8月10日の「山の日や雲に隠され富士の山」を秀句にお選び頂き、その上正子先生には素敵な句評を賜り、真に有難うございます。
今後とも宜しくご指導の程お願い申し上げます。
返信する
御礼 (桑本栄太郎)
2024-08-11 18:44:28
高橋正子先生
8月10日の今日の秀句に「新涼の風乾きおり野に街に」の句をお選び頂き、嬉しいコメントも頂戴しまして大変有難う御座います!!。

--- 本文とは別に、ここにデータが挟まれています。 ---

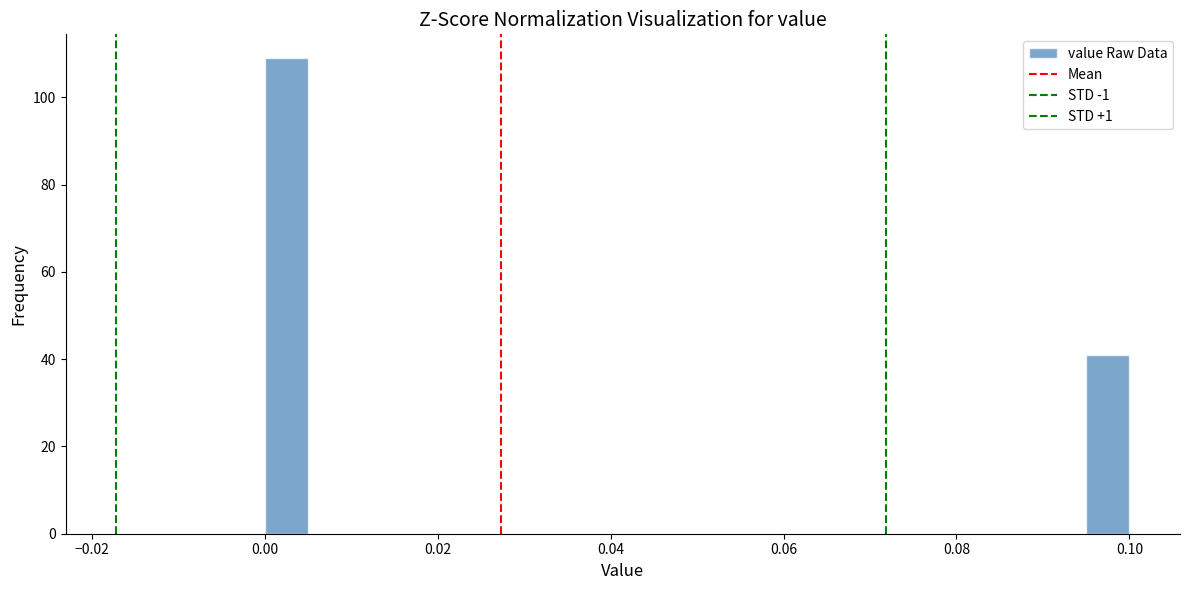

Around what value on the x-axis is the tallest bar? Give the approximate position of its centre, as read against the axis.

0.002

ここ数日、当地京都の日中は残暑が厳しいものの朝方はかなり涼しくなって参りました。又、日毎に風が乾いた感じがあり秋の到来を感じさせます。
返信する
お礼 (多田有花)
2024-08-11 20:01:32
正子先生
「赤とんぼ甍の上を群れて飛ぶ」を8月8日の
「窓を拭きおれば秋燕近く飛び」を8月9日の
それぞれ秀句にお選びいただきありがとうございます。

立秋の日、窓から外を見ると、赤トンボが群れて飛んでいました。
秋を連れてきてくれてきてくれたようで、うれしくなりました。

ベランダのそばの壁にコシアカツバメが巣を作っています。
サッシの窓掃除をしているとすぐ目の前をすーっと反転しつつ飛びます。